Good piece on FMCG blogging over at Positive Impact (one of Hill & Knowlton’s Collective Conversation channels)
He mentions Stormhoek among others and includes a link to comments about Flora pro.activ’s Lulu activity.
Many good points, but I wanted to add a wee clarification about Flora.
I’m currently working with Flora’s agency to investigate and define ways the brands can collaborate (and co-create, of course) with digitally-enabled communities.
While the Lulu activity was before my time, I thought I’d mention that it was never supposed to be a blog (as I understand it the word ‘blog’ never appeared in any of the ads).
The idea (from looking at the work) was to suggest a feeling of closeness with a celebrity (getting past the bodyguards and high fences). Unilever has a page on the Lulu activity on its corporate site.

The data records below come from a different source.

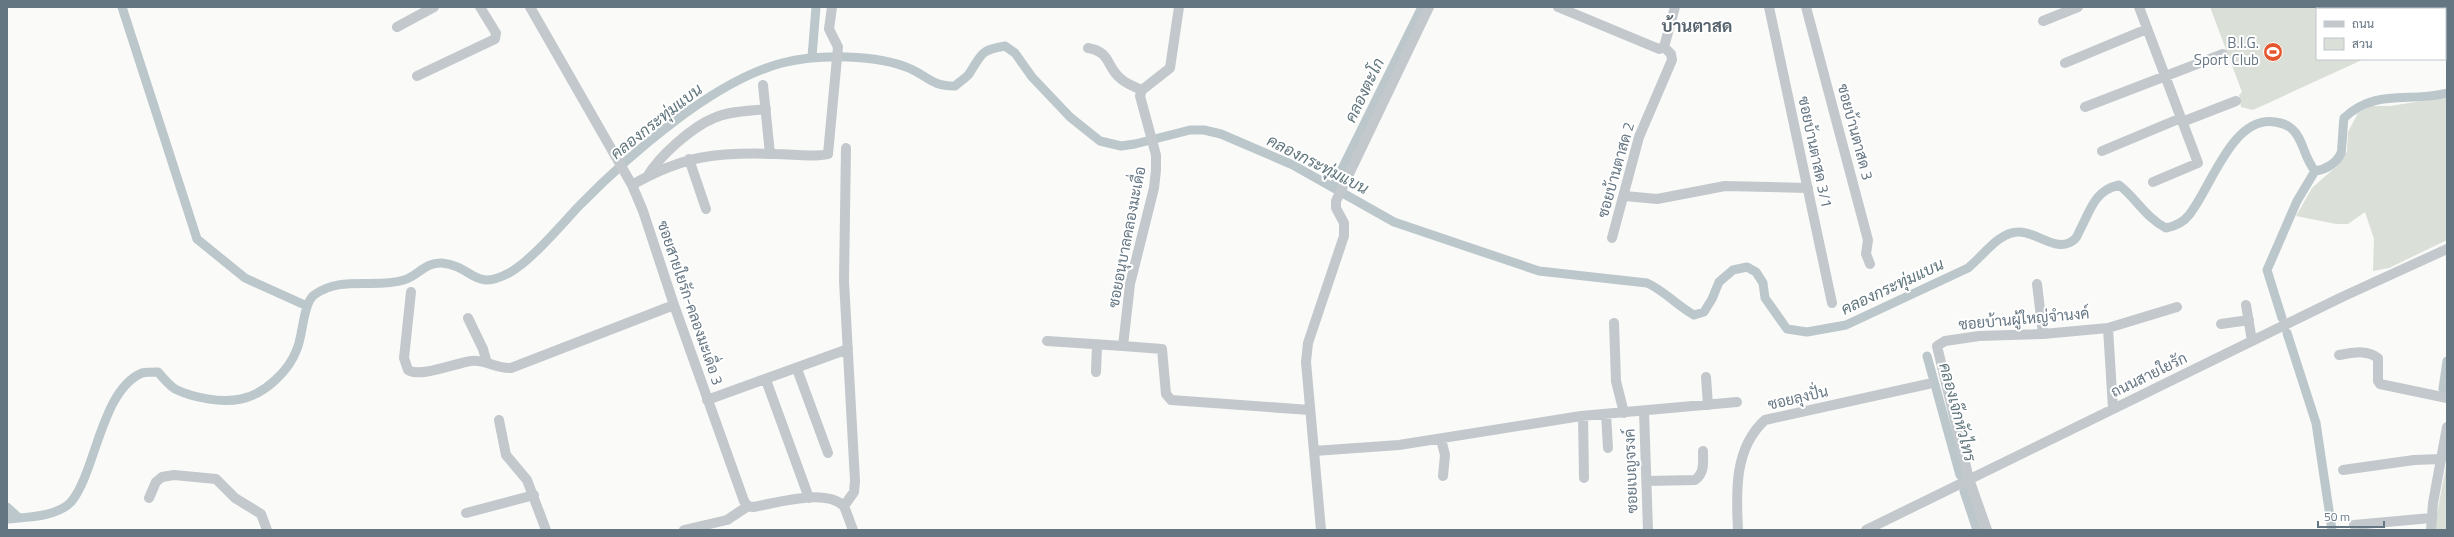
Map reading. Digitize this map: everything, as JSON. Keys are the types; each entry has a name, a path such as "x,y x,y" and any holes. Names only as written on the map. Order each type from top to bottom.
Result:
{"street":[{"path":"397,26 434,7"},
{"path":"418,76 495,39 496,33 480,7"},
{"name":"ซอยสายใยรัก-คลองมะเดื่อ 3","path":"530,7 628,174 644,211 674,305 707,400 744,501 748,506"},
{"path":"632,185 689,159 726,154 828,154 838,46 828,29 832,7"},
{"path":"1088,48 1097,50 1108,58 1119,77 1142,90 1170,68 1179,7"},
{"path":"1320,530 1306,362 1308,343 1344,236 1344,223 1336,208 1336,201 1429,7"},
{"path":"1558,7 1576,10 1659,49 1664,47 1676,7"},
{"name":"ซอยบ้านตาสด 3/1","path":"1769,7 1832,303"},
{"name":"ซอยบ้านตาสด 3","path":"1806,7 1868,240 1866,254 1870,264"},
{"path":"2043,21 2078,7"},
{"path":"2139,7 2198,163 2153,182"},
{"path":"2065,62 2147,29"},
{"name":"ซอยบ้านตาสด 2","path":"1612,238 1625,196 1639,137 1672,60 1671,54 1664,47"},
{"path":"2085,107 2223,54"},
{"path":"763,85 770,154"},
{"name":"ซอยอนุบาลคลองมะเดื่อ","path":"1124,346 1130,284 1154,188 1156,155 1140,102 1142,90"},
{"path":"2102,151 2181,120 2236,101"},
{"path":"647,177 660,160 714,118 766,109"},
{"path":"844,506 854,492 855,481 844,281 846,148"},
{"path":"689,159 706,209"},
{"path":"1625,196 1657,199 1726,186 1808,188"},
{"name":"ถนนสายใยรัก","path":"1866,530 2252,341 2447,249"},
{"path":"2037,284 2043,334"},
{"path":"411,292 404,358 408,370 418,373 472,361 487,363 495,368 511,368 674,305"},
{"path":"2246,305 2252,341"},
{"name":"ซอยบ้านผู้ใหญ่จำนงค์","path":"1969,479 1937,346 1945,341 1979,336 2043,334 2108,328 2177,308"},
{"path":"468,318 483,349 487,363"},
{"path":"2221,324 2249,320"},
{"path":"1614,323 1616,381 1624,413"},
{"path":"2108,328 2113,409"},
{"path":"1047,341 1162,349 1166,394 1171,400 1310,410"},
{"path":"1096,372 1097,345"},
{"path":"707,400 766,380 848,349"},
{"path":"2339,355 2362,352 2374,355 2378,358 2378,381 2380,384 2447,398"},
{"path":"797,368 828,453"},
{"path":"1706,377 1708,405"},
{"path":"766,380 809,498"},
{"name":"ซอยลุงปั่น","path":"1738,530 1737,477 1747,441 1754,430 1765,420 1928,384"},
{"path":"1314,451 1384,446 1441,439 1583,416 1737,402"},
{"name":"ซอยเบญจรงค์","path":"1644,411 1648,530"},
{"path":"1606,414 1608,448"},
{"path":"1583,416 1584,478"},
{"path":"499,420 506,455 521,471 534,495 546,530"},
{"path":"2430,530 2447,427"},
{"path":"1441,439 1445,455 1444,476"},
{"path":"1646,481 1695,480 1700,477 1703,470 1703,451"},
{"path":"2343,470 2414,460 2441,459"},
{"path":"149,498 156,482 162,477 174,475 216,479 236,498 260,514 267,530"},
{"path":"1969,479 1987,530"},
{"path":"466,513 534,495"},
{"path":"684,530 728,520 748,506 753,507 809,498 828,497 844,506 853,530"},
{"path":"2354,525 2431,518"}],"green space":[{"name":"B.I.G. Sport Club","path":"2210,7 2394,7 2316,8 2316,60 2362,60 2253,110 2241,107 2239,95 2242,92"},
{"path":"2447,97 2447,240 2389,268 2373,271 2374,239 2365,212 2348,224 2336,224 2296,216 2312,188 2338,165 2347,151 2348,132 2358,113 2370,106 2390,106"},
{"path":"2447,461 2447,530 2435,530 2435,524"}],"waterway":[{"path":"122,7 197,239 245,278 307,306"},
{"path":"812,57 816,7"},
{"name":"คลองตะโก","path":"1333,187 1422,7"},
{"name":"คลองกระทุ่มแบน","path":"7,519 32,517 58,511 71,502 80,489 100,433 117,396 128,382 142,373 158,372 175,389 190,395 217,400 241,399 267,387 282,373 297,349 305,312 310,299 324,289 335,285 382,283 404,280 436,263 452,265 461,268 481,279 488,280 509,273 536,252 599,186 673,122 728,86 756,72 796,60 830,57 882,60 911,69 941,85 955,86 969,74 982,54 991,49 1005,46 1015,53 1032,77 1070,117 1100,141 1121,146 1135,144 1190,130 1204,130 1221,134 1293,165 1394,222 1539,271 1647,283 1660,290 1694,315 1704,312 1712,299 1719,282 1733,270 1747,267 1756,272 1763,283 1765,298 1787,329 1807,332 1846,325 1968,268 1998,240 2011,233 2025,233 2055,244 2062,245 2068,243 2077,236 2095,201 2111,187 2119,185 2159,224 2166,228 2176,225 2182,222 2189,215 2224,156 2235,141 2247,130 2260,123 2275,122 2290,127 2299,138 2308,160 2315,171 2330,165 2339,157 2341,153 2344,118 2356,109 2368,103 2380,100 2433,96 2447,93"},
{"path":"2282,318 2267,270 2297,201 2315,171"},
{"path":"2287,333 2316,423 2332,530"},
{"name":"คลองเจ๊กหัวไทร","path":"1927,356 1960,475"},
{"path":"2443,389 2447,361"},
{"name":"คลองเจ๊กหัวไทร","path":"1964,491 1977,530"},
{"path":"7,507 19,518"}],"place":[{"name":"B.I.G. Sport Club","path":"2273,52"}],"district":[{"name":"บ้านตาสด","path":"1697,26"}]}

Once you’re operating in the celeb space the rules change and you need to work with a whole set of assumptions (say, for instance, that celebs don’t write their own copy). I think the man on the street understands these mechanics and I doubt any mums out there thought Lulu was actually blogging her experiences as you or might have.
That said, Lulu did genuinely have high cholesterol. She did eat all the products and believe it or not, they did help lower her cholesterol:-)
This highlights one of the conundrums faced by brand managers who want to enter the co-creation space: many brands have real, positive stories to tell, but even these seem to fear the airing of a single item of bad news or off-message content. Getting over (managing) that barrier is one of the toughest challenges I can see for them.